Could this be true? We certainly have thought so in the past. Bellomo et al report on a series of encouraging pig experiments, where the septic pigs were rescued from haemodynamic collapse by high volume haemofiltration. Most excitingly, the reverse occurred when the septic ultrafiltrate was infused back into other pigs: they became profoundly shocked and their hearts failed. Clearly, something proinflammatory was being filtered out of the pigs. More good arguments for why this treatment should work are offered in some enthusiastic papers from the late 1990s. The linked article is a good overview of all the convincing-sounding animal studies.
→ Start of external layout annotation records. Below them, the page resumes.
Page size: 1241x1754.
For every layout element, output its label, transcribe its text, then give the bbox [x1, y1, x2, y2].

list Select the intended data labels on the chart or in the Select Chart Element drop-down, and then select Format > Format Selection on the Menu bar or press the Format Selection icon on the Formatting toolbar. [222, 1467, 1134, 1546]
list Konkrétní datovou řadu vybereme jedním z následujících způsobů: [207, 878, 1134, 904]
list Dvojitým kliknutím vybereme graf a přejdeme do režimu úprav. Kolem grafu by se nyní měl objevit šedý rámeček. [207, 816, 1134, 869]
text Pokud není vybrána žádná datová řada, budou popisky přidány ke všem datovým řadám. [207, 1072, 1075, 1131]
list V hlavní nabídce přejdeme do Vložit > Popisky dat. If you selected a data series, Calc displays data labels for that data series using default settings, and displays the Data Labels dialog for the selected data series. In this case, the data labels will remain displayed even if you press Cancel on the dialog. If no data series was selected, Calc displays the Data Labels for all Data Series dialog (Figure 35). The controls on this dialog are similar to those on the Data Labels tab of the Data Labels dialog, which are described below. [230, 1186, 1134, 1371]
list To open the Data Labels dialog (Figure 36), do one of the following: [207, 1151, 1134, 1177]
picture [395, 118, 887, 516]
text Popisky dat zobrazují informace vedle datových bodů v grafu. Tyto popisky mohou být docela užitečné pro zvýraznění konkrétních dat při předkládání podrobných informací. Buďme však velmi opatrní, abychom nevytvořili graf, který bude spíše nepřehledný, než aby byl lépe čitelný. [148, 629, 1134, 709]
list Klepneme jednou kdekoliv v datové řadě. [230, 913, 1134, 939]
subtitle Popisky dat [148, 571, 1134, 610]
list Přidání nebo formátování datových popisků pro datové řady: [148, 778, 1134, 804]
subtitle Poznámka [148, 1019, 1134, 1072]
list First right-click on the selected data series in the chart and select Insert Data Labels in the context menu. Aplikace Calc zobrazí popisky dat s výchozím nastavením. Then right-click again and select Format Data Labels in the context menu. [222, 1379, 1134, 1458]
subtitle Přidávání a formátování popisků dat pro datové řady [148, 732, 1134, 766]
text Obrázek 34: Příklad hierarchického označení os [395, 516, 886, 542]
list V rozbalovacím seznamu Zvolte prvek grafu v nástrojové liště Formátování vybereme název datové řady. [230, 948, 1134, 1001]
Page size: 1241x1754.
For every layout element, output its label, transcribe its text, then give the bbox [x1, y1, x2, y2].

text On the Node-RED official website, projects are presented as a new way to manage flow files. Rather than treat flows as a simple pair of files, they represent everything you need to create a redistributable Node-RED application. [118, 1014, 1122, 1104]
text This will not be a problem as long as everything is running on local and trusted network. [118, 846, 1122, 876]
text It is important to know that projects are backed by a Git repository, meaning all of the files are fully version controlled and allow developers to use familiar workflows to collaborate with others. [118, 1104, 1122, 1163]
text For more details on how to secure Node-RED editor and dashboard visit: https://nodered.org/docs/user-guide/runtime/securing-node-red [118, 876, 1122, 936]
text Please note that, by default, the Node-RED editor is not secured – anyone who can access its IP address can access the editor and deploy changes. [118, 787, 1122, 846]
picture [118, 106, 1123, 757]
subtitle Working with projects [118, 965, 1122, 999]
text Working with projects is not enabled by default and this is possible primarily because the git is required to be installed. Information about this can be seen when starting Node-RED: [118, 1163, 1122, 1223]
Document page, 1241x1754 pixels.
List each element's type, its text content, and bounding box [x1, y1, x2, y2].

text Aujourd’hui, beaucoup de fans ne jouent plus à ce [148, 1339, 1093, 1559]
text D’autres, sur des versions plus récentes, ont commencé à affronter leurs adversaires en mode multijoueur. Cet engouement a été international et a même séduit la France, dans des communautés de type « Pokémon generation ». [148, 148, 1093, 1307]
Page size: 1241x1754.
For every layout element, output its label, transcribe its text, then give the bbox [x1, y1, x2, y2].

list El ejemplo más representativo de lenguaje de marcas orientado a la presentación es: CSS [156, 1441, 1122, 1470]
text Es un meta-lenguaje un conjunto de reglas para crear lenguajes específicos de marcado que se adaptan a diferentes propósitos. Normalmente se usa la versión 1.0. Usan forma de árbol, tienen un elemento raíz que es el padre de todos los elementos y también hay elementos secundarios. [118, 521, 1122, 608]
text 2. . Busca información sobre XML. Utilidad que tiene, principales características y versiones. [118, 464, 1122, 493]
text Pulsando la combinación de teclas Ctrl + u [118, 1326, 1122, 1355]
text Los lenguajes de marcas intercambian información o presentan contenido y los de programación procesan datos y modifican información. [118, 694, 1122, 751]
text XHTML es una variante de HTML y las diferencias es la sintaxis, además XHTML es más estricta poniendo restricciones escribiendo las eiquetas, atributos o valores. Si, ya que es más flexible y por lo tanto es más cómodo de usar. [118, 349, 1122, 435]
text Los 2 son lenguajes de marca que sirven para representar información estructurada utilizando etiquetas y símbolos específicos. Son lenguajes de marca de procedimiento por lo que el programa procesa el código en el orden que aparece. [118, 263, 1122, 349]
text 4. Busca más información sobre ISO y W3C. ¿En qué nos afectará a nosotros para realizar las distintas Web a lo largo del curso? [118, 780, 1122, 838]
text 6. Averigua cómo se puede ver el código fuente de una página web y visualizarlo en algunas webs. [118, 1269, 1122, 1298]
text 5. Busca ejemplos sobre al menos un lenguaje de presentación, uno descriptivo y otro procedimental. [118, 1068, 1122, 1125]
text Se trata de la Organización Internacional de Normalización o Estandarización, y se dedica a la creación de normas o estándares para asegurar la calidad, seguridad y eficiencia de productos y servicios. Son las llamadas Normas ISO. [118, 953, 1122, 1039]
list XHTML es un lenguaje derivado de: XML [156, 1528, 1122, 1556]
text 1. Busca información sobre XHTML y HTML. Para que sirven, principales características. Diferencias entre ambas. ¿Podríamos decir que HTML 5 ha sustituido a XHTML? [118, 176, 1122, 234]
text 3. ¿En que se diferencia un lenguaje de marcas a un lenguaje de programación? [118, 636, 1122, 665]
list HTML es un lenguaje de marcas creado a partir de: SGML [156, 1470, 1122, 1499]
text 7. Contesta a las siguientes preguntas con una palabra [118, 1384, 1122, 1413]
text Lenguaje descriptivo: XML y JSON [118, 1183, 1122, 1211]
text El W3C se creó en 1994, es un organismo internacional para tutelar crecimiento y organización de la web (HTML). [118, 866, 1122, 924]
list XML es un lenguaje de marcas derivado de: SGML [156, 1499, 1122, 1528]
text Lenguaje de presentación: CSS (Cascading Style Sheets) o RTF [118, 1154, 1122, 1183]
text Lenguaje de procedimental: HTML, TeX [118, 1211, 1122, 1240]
The advantage of using "high volume" rather than routine CVVHF is the rapid emptying of the intravascular compartment. As you clear the proinflammatory mediators from the blood, you increase the concentration gradient for them to come out of the tissues, increasing the overall clearance. Furthermore, using higher transmembrane pressures may may increase the exposure of more membrane sites, improving ultrafiltration rates. Lastly, the membranes themselves may play a role in removing the cytokines by adsorption (i.e direct deposition on to the membrane surface).
Everything would be fine if the only small-to-medium water-soluble molecules in the human body were nasty pro-inflammatory mediators. Plainly, this is not the case. In fact, there are a lot of very useful molecules which also get removed from the body at a rate proportional to ultrafiltration. These include water-soluble vitamins, amino acids, anti-inflammatory cytokines, and therapeutic agents (eg. antibiotics).
Furthermore, dragging blood at a rapid rate though a haemofilter is not a benign process; the increased rate of haemolysis and complement activation would potentiall offset any cytokine-depletion benefit.
Lastly, think of the circuit. They are not designed to run at such a massive dose rate. The membrane is more likely to rupture if the transmembrane pressure is ridiculously high. The increased rate of circuit loss may be prohibitively expensive. Or, the rate of blood loss.
The Prismaflex people apparently claim that 8 litre exchanges are possible, which would be a dialysis dose of about 120ml/kg/hr for a 70kg patient. However, this would mean that the bedside nurse would have to carry away 8 litres of effluent every hour, and return with 8 litres of replacement fluid. That would be 128 litres of fluid carried back and forth over the course of an eight-hour shift.
This would not be a popular move.
This section probably links rather well with the evidence for the optimim dose of dialysis.
Indeed many of the studies quoted above can be used to support the cardinal statement: that anything over 25 ml/kg/hr is probably useless, and might be dangerous.